Gaiman, então, nos apresenta um conceito muito interessante: se a força de um deus está ligada na crença e na devoção das pessoas, os deuses do passado vem perdendo força e novos deuses surgem, pois são homenageados todos os dias. Ao passo que rezamos cada vez menos para Zeus ou Rá, nos dedicamos cada vez mais à tecnologia, às máquinas e afins.
Os templos que erguemos atualmente são os shopping centers, os sacrifícios humanos que fazemos são as mortes nas autoestradas e estamos rezando cada vez menos e postando em redes sociais cada vez mais. Logo, estes são os grandes deuses do nosso tempo. E os antigos não estão gostando muito disso. Gerando um conflito épico com o nosso protagonista Shadow, claramente um filho dos tempos de Flower Power, no meio de tudo isso.
Desse livro maravilhoso, foi produzida uma série também muito boa para o canal americano Starz (HBO tentou, mas desistiu), que estreiou esse ano e teve sua Season Finale recentemente, no oitavo capítulo (a segunda temporada já foi confirmada). Eu sempre fico numa emoção estranha quando isso acontece. Amo o livro e por isso entro no hype da série, mas por outro lado também fico achando que não vai ser fiel, que vai me decepcionar e tudo mais. Já adianto: não decepciona.

A série é muito boa. A fotografia é linda, as músicas são excelentes e a adaptação é bem boa (note que dei uma diminuída no tom aqui, mas gostei, de qualquer forma).
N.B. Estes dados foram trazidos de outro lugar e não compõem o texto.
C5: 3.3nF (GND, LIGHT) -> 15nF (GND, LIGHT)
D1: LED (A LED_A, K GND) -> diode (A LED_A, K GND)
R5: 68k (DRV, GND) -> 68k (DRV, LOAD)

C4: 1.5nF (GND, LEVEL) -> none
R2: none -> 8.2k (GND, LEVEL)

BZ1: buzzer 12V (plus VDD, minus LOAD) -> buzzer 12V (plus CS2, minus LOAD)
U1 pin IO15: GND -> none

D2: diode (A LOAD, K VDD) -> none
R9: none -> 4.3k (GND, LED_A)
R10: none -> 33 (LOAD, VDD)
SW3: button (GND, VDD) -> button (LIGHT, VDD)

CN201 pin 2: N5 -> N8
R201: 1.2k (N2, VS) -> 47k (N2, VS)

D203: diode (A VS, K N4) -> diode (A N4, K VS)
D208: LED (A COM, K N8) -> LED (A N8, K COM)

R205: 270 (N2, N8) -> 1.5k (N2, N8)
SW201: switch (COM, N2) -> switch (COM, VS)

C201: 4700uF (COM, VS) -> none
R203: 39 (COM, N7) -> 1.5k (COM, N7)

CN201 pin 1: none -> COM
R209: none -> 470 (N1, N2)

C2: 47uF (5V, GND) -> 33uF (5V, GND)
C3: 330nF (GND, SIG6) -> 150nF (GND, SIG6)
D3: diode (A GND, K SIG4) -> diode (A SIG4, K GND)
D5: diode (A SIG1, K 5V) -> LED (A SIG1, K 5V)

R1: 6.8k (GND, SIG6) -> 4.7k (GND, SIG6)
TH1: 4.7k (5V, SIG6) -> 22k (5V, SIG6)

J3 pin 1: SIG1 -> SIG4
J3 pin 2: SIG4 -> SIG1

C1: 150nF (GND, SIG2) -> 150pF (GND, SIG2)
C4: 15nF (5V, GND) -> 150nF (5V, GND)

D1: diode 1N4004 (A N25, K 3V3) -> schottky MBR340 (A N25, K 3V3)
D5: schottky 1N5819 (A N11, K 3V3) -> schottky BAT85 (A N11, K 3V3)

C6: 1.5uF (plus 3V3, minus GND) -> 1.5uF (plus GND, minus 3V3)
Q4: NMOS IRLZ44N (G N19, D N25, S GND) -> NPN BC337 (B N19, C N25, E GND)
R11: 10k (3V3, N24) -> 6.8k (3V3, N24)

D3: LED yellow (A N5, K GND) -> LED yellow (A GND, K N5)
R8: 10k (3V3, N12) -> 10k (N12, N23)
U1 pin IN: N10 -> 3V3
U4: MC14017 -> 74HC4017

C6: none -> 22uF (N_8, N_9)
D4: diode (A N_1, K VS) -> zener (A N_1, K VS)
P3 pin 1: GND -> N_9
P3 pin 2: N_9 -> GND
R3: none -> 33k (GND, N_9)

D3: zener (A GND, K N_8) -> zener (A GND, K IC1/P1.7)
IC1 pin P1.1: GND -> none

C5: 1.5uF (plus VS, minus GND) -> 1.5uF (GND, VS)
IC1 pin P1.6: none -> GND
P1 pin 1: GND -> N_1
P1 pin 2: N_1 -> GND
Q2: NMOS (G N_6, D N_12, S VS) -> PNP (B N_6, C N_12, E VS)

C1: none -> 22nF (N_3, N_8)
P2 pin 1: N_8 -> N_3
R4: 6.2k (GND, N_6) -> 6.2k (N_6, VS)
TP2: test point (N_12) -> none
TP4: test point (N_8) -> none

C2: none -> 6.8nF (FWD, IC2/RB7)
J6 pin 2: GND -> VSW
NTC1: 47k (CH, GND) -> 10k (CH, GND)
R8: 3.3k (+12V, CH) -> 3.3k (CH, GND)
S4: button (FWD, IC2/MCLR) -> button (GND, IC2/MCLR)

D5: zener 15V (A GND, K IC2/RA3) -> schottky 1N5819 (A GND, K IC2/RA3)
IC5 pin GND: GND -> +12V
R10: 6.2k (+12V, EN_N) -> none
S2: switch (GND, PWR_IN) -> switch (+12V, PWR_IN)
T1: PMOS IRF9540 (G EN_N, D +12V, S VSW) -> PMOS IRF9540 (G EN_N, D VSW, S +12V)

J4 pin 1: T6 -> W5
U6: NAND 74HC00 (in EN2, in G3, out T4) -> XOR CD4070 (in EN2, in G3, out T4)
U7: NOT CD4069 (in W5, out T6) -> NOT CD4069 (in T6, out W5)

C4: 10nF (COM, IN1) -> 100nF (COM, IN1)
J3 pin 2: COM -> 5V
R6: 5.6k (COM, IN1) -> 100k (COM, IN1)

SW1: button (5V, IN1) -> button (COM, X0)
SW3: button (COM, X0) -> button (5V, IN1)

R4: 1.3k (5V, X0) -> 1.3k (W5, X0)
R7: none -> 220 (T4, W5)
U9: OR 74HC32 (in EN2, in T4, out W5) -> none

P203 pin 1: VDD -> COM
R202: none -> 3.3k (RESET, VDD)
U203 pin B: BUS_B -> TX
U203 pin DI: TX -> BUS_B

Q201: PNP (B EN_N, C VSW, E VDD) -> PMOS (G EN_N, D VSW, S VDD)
Tudo começa pela entrada, que é maravilhosa e que já mostra a que veio. As escolhas artísticas de visual também são muito interessantes, apesar de algumas representações meio clichês.
E aí tem as músicas… ahhh as músicas. A série tem um tom road movie que fica bem claro também nas escolhas musicais, com artistas como Bob Dylan, Johnny Cash e Creedence Clearwater. Além disso, me ganharam ao tocarem musicas como Where Did You Sleep Last Night (que eu conhecia como sendo do Nirvana, mas que não é, só que tocada na série em uma versão cover chamada In the Pines) ou Don’t Let Me Be Misunderstood.
Esta última tem um trecho citado no livro (“I’m just a soul whose intentions are good”), bem como outras músicas, como San Francisco (“be sure to wear flowers in your hair“). Esta eu reparei quando li o livro, mas acredito que devo ter deixado muita coisa passar por ter lido em português. Quem for ler o livro tem que ficar atento, tem muita referência bacana.
A série também faz uma escolhas muito interessantes. É indicada para maiores de 18 anos (talvez seguindo uma tendência de séries como Game of Thrones e filmes como Deadpool) e por isso, muita gente pode se ofender com algumas coisas, como cenas de nudez ou violência. Além disso, a série parece ter uma preocupação de ser bem representativa, o que em um mundo ideal não deveria nem ser algo a ser reparado ou comentado como diferencial, mas enfim.
Recomendo fortemente que leiam o livro e assistam à série. Gaiman mostra a sua paixão e o seu conhecimento sobre mitologias e deuses a cada página (não só de Deuses Americanos, mas também através de todo seu trabalho de escritor, como em The Sandman, para citar apenas um exemplo). A fantasia dele tem me feito acreditar cada vez mais na frase “Deus está em todos os lugares”. O único erro dessa frase é que o sujeito está no singular.